While some have been made illegal, synthetic cannabinoid products are frequently replaced with different and not-yet-banned chemicals, which haven’t even been tested on animals, let alone FDA approved for human use. Obviously, this is not going to help food stamp recipients: If they take these drugs to avoid positive marijuana tests, they pose greater risks to themselves and to potential employers.

So, basically, Walker’s plan is an expensive intelligence test for drug users. Many of the smartest will simply lie on the questionnaires. Those who are compulsively honest—often, people already following recommendations of recovery programs and therefore unlikely to need further help—will get sent for tests that show, unsurprisingly, they are already drug-free. Those who are both unwilling to lie and unwilling to give up drugs may use more dangerous substances, either synthetic cannabinoids or drugs like cocaine or opioids that will only show up if they’ve been used within a few days.

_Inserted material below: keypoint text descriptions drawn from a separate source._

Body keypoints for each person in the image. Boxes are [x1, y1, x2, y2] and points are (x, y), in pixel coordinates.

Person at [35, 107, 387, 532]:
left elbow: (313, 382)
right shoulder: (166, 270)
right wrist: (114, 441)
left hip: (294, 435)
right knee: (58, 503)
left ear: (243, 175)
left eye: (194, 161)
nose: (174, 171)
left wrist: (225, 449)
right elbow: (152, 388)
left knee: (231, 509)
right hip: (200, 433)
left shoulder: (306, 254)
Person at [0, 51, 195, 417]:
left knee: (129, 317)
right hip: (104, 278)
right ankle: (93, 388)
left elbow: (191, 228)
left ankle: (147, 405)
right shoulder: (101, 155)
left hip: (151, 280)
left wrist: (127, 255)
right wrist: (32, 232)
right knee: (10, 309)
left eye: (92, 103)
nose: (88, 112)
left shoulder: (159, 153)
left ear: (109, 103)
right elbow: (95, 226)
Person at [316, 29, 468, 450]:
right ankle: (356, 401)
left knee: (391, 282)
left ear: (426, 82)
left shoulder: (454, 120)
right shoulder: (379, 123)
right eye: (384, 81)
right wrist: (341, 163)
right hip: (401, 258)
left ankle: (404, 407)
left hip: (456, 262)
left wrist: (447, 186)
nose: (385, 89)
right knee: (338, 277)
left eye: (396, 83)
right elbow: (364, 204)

In the context of a situation where people who are desperate for treatment often cannot get it, where people who are addicted to opioids who do not get effective treatment are at extremely high risk of dying, spending money this way is not only stigmatizing and cruel, it is counterproductive. Spend the money to make more treatment available to those who are seeking it—and will therefore actually be the most likely to benefit. Spend the money on naloxone, which will save lives so that people can survive long enough to seek treatment. Spend the money on food stamps, so that hungry people can eat.

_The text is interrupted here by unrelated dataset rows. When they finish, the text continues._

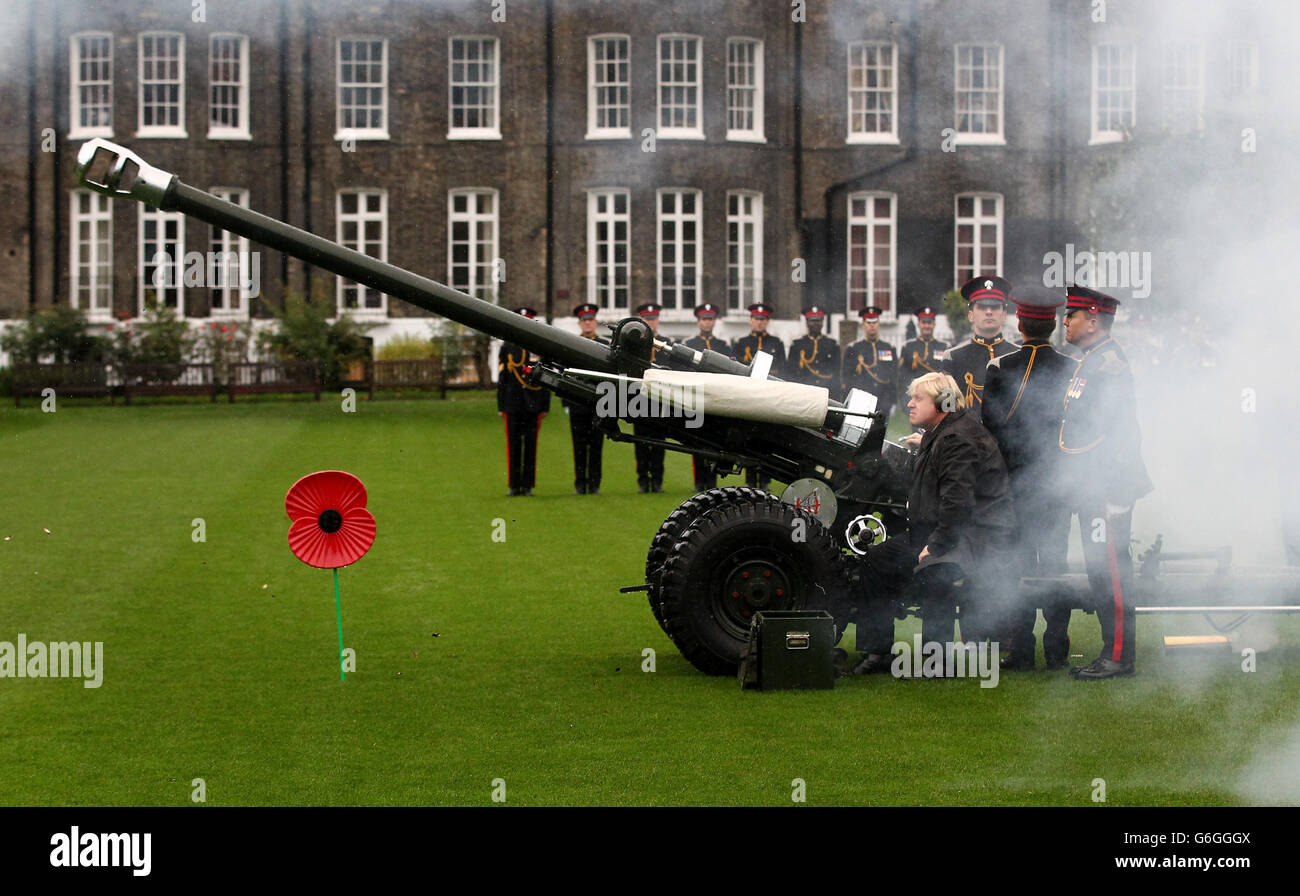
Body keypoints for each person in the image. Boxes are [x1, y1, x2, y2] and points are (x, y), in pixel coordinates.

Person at [852, 372, 1017, 674]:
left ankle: (935, 658)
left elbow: (958, 504)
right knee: (876, 560)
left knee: (934, 570)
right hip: (952, 530)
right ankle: (878, 651)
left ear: (942, 403)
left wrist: (935, 545)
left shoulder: (957, 440)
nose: (910, 404)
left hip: (973, 537)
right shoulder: (944, 432)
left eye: (918, 398)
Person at [1060, 285, 1152, 680]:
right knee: (1100, 572)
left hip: (1106, 487)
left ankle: (1118, 657)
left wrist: (1113, 492)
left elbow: (1122, 433)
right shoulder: (1092, 359)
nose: (1065, 321)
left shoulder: (1108, 363)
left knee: (1111, 573)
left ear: (1093, 321)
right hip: (1092, 484)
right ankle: (1111, 652)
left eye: (1072, 315)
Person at [981, 290, 1075, 669]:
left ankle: (1021, 648)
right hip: (1056, 482)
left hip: (1014, 482)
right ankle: (1056, 650)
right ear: (1053, 325)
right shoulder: (1072, 367)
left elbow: (991, 424)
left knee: (1016, 567)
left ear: (1019, 324)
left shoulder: (999, 367)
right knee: (1055, 565)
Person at [941, 276, 1018, 420]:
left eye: (995, 307)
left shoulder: (1018, 354)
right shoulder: (953, 357)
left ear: (1004, 315)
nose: (989, 311)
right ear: (971, 315)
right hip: (968, 438)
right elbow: (946, 409)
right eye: (982, 307)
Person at [497, 307, 551, 496]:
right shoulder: (507, 346)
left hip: (533, 403)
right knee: (513, 445)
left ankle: (527, 485)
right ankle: (514, 485)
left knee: (530, 445)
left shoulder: (539, 347)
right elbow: (502, 377)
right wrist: (500, 404)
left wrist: (545, 405)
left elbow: (547, 378)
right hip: (512, 403)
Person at [732, 302, 786, 490]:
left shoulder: (776, 343)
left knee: (767, 439)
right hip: (748, 396)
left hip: (769, 396)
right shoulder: (742, 343)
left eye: (763, 320)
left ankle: (764, 480)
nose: (760, 323)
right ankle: (750, 480)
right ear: (751, 320)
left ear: (767, 321)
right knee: (748, 439)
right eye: (756, 319)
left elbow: (783, 372)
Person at [684, 303, 728, 491]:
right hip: (696, 399)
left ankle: (712, 481)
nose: (707, 323)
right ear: (698, 322)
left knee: (714, 443)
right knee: (697, 443)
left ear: (714, 322)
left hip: (716, 400)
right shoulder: (690, 345)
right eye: (704, 319)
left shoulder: (723, 346)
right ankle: (699, 481)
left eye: (710, 319)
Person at [565, 303, 604, 494]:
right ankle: (580, 482)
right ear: (579, 323)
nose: (588, 324)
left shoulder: (605, 344)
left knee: (596, 445)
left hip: (599, 403)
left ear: (595, 322)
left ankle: (595, 483)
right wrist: (567, 401)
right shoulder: (571, 343)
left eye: (590, 320)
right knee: (578, 445)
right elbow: (566, 373)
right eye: (584, 321)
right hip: (578, 402)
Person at [633, 302, 667, 493]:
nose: (650, 323)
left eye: (653, 319)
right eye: (647, 319)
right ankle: (643, 480)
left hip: (659, 401)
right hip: (639, 401)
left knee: (659, 443)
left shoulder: (666, 344)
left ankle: (657, 480)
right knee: (641, 443)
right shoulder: (635, 344)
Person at [842, 305, 897, 420]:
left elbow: (893, 377)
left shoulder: (888, 348)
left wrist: (892, 402)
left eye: (874, 322)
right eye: (868, 322)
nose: (872, 325)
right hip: (862, 401)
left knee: (880, 436)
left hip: (883, 401)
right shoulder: (853, 348)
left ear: (879, 324)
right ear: (863, 324)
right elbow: (847, 378)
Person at [897, 306, 949, 406]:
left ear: (934, 324)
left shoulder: (944, 347)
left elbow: (948, 377)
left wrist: (945, 404)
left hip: (937, 397)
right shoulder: (908, 347)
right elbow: (903, 377)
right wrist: (906, 402)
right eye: (923, 323)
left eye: (929, 323)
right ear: (918, 324)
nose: (926, 326)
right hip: (916, 398)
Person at [788, 305, 841, 391]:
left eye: (818, 321)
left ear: (823, 322)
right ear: (807, 323)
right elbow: (791, 374)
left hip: (826, 390)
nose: (815, 324)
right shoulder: (797, 345)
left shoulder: (832, 345)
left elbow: (836, 374)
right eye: (812, 321)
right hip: (804, 391)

Or, if we’re really so desperate to drug test people who get government benefits, why not require testing for those who take the mortgage interest deduction? Alternatively, we could test those who want to avoid the estate tax—surely stoned or otherwise impaired rich people are a greater risk to the economy and they can also afford their own treatment, so that would save money too? And, how about testing members of Congress or state politicians like governors, whose compulsive return to bad policies despite negative consequences is clearly suggestive of addiction?

Of course, we won’t do this because the reason to drug test poor people is not to help reduce addiction or even to save money. The idea is to humiliate them into avoiding seeking the benefits to which they are entitled. It is the United States that should be ashamed, not those who need aid.